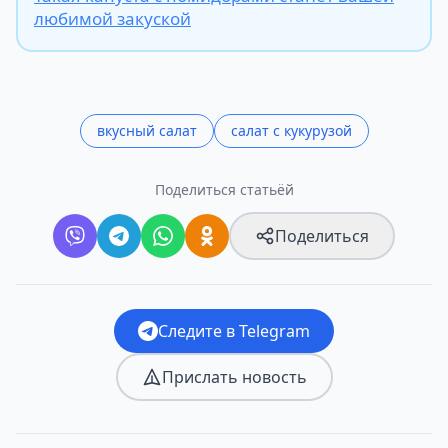
любимой закуской
вкусный салат
салат с кукурузой
Поделиться статьёй
Поделиться
Следите в Telegram
Прислать новость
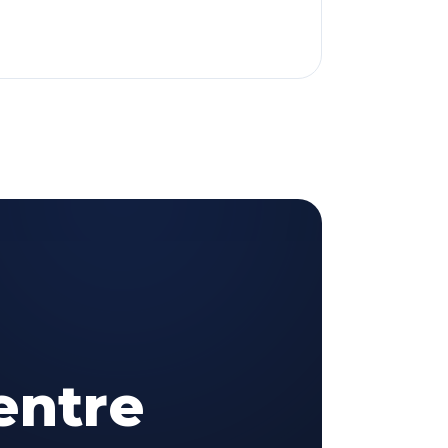
entre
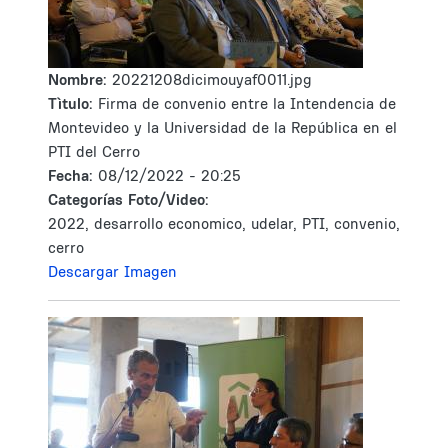
Nombre:
20221208dicimouyaf0011.jpg
Tìtulo:
Firma de convenio entre la Intendencia de
Montevideo y la Universidad de la República en el
PTI del Cerro
Fecha:
08/12/2022 - 20:25
Categorías Foto/Video:
2022, desarrollo economico, udelar, PTI, convenio,
cerro
Descargar Imagen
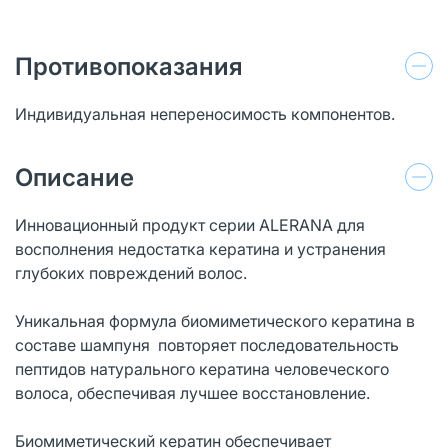
Противопоказания
Индивидуальная непереносимость компонентов.
Описание
Инновационный продукт серии ALERANA для
восполнения недостатка кератина и устранения
глубоких повреждений волос.
Уникальная формула биомиметического кератина в
составе шампуня повторяет последовательность
пептидов натурального кератина человеческого
волоса, обеспечивая лучшее восстановление.
Биомиметический кератин обеспечивает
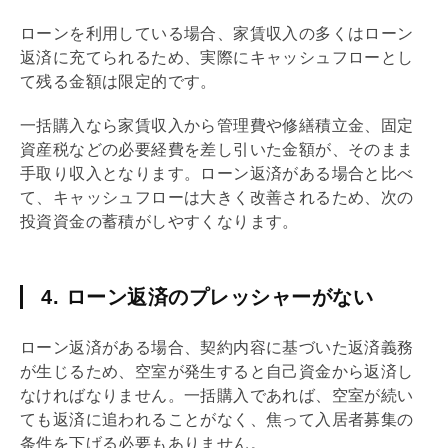
ローンを利用している場合、家賃収入の多くはローン
返済に充てられるため、実際にキャッシュフローとし
て残る金額は限定的です。
一括購入なら家賃収入から
管理費
や
修繕積立金
、
固定
資産税
などの必要経費を差し引いた金額が、そのまま
手取り収入となります。ローン返済がある場合と比べ
て、キャッシュフローは大きく改善されるため、次の
投資資金の蓄積がしやすくなります。
4. ローン返済のプレッシャーがない
ローン返済がある場合、契約内容に基づいた返済義務
が生じるため、空室が発生すると自己資金から返済し
なければなりません。一括購入であれば、空室が続い
ても返済に追われることがなく、焦って入居者募集の
条件を下げる必要もありません。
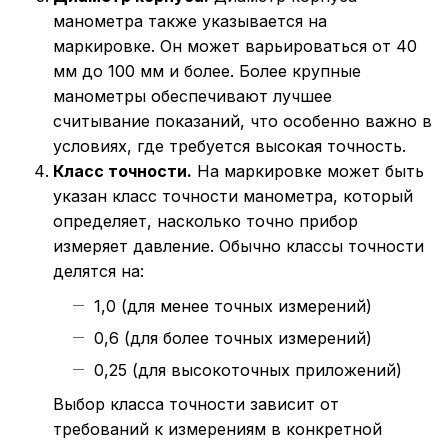
манометра также указывается на
маркировке. Он может варьироваться от 40
мм до 100 мм и более. Более крупные
манометры обеспечивают лучшее
считывание показаний, что особенно важно в
условиях, где требуется высокая точность.
Класс точности.
На маркировке может быть
указан класс точности манометра, который
определяет, насколько точно прибор
измеряет давление. Обычно классы точности
делятся на:
1,0 (для менее точных измерений)
0,6 (для более точных измерений)
0,25 (для высокоточных приложений)
Выбор класса точности зависит от
требований к измерениям в конкретной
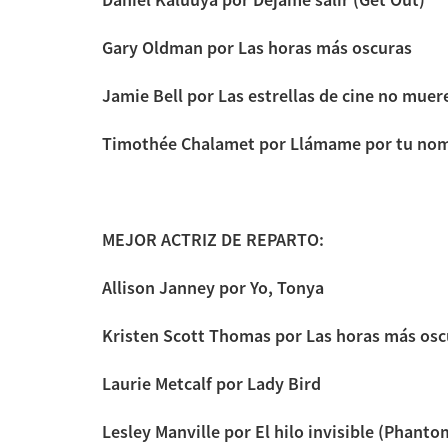
Gary Oldman por Las horas más oscuras
Jamie Bell por Las estrellas de cine no muer
Timothée Chalamet por Llámame por tu no
MEJOR ACTRIZ DE REPARTO:
Allison Janney por Yo, Tonya
Kristen Scott Thomas por Las horas más osc
Laurie Metcalf por Lady Bird
Lesley Manville por El hilo invisible (Phant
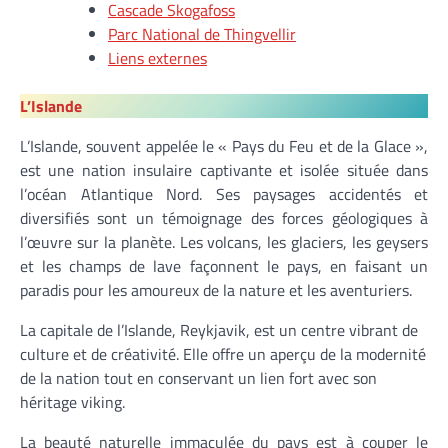
Cascade Skogafoss
Parc National de Thingvellir
Liens externes
L’Islande
L’Islande, souvent appelée le « Pays du Feu et de la Glace »,
est une nation insulaire captivante et isolée située dans
l’océan Atlantique Nord. Ses paysages accidentés et
diversifiés sont un témoignage des forces géologiques à
l’œuvre sur la planète. Les volcans, les glaciers, les geysers
et les champs de lave façonnent le pays, en faisant un
paradis pour les amoureux de la nature et les aventuriers.
La capitale de l’Islande, Reykjavik, est un centre vibrant de
culture et de créativité. Elle offre un aperçu de la modernité
de la nation tout en conservant un lien fort avec son
héritage viking.
La beauté naturelle immaculée du pays est à couper le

+++

PROMPT: Rewrite all of the material above, changing every "Поделиться" to "Отправить" and keeping everything else the same. Leave the pictures out.

RESPONSE BOX:
любимой закуской
вкусный салат
салат с кукурузой
Отправить статьёй
Отправить
Следите в Telegram
Прислать новость
entre
Nombre:
20221208dicimouyaf0011.jpg
Tìtulo:
Firma de convenio entre la Intendencia de
Montevideo y la Universidad de la República en el
PTI del Cerro
Fecha:
08/12/2022 - 20:25
Categorías Foto/Video:
2022, desarrollo economico, udelar, PTI, convenio,
cerro
Descargar Imagen
Противопоказания
Индивидуальная непереносимость компонентов.
Описание
Инновационный продукт серии ALERANA для
восполнения недостатка кератина и устранения
глубоких повреждений волос.
Уникальная формула биомиметического кератина в
составе шампуня повторяет последовательность
пептидов натурального кератина человеческого
волоса, обеспечивая лучшее восстановление.
Биомиметический кератин обеспечивает
ローンを利用している場合、家賃収入の多くはローン
返済に充てられるため、実際にキャッシュフローとし
て残る金額は限定的です。
一括購入なら家賃収入から
管理費
や
修繕積立金
、
固定
資産税
などの必要経費を差し引いた金額が、そのまま
手取り収入となります。ローン返済がある場合と比べ
て、キャッシュフローは大きく改善されるため、次の
投資資金の蓄積がしやすくなります。
4. ローン返済のプレッシャーがない
ローン返済がある場合、契約内容に基づいた返済義務
が生じるため、空室が発生すると自己資金から返済し
なければなりません。一括購入であれば、空室が続い
ても返済に追われることがなく、焦って入居者募集の
条件を下げる必要もありません。
манометра также указывается на
маркировке. Он может варьироваться от 40
мм до 100 мм и более. Более крупные
манометры обеспечивают лучшее
считывание показаний, что особенно важно в
условиях, где требуется высокая точность.
Класс точности.
На маркировке может быть
указан класс точности манометра, который
определяет, насколько точно прибор
измеряет давление. Обычно классы точности
делятся на:
1,0 (для менее точных измерений)
0,6 (для более точных измерений)
0,25 (для высокоточных приложений)
Выбор класса точности зависит от
требований к измерениям в конкретной
Gary Oldman por Las horas más oscuras
Jamie Bell por Las estrellas de cine no muer
Timothée Chalamet por Llámame por tu no
MEJOR ACTRIZ DE REPARTO:
Allison Janney por Yo, Tonya
Kristen Scott Thomas por Las horas más osc
Laurie Metcalf por Lady Bird
Lesley Manville por El hilo invisible (Phant
Cascade Skogafoss
Parc National de Thingvellir
Liens externes
L’Islande
L’Islande, souvent appelée le « Pays du Feu et de la Glace »,
est une nation insulaire captivante et isolée située dans
l’océan Atlantique Nord. Ses paysages accidentés et
diversifiés sont un témoignage des forces géologiques à
l’œuvre sur la planète. Les volcans, les glaciers, les geysers
et les champs de lave façonnent le pays, en faisant un
paradis pour les amoureux de la nature et les aventuriers.
La capitale de l’Islande, Reykjavik, est un centre vibrant de
culture et de créativité. Elle offre un aperçu de la modernité
de la nation tout en conservant un lien fort avec son
héritage viking.
La beauté naturelle immaculée du pays est à couper le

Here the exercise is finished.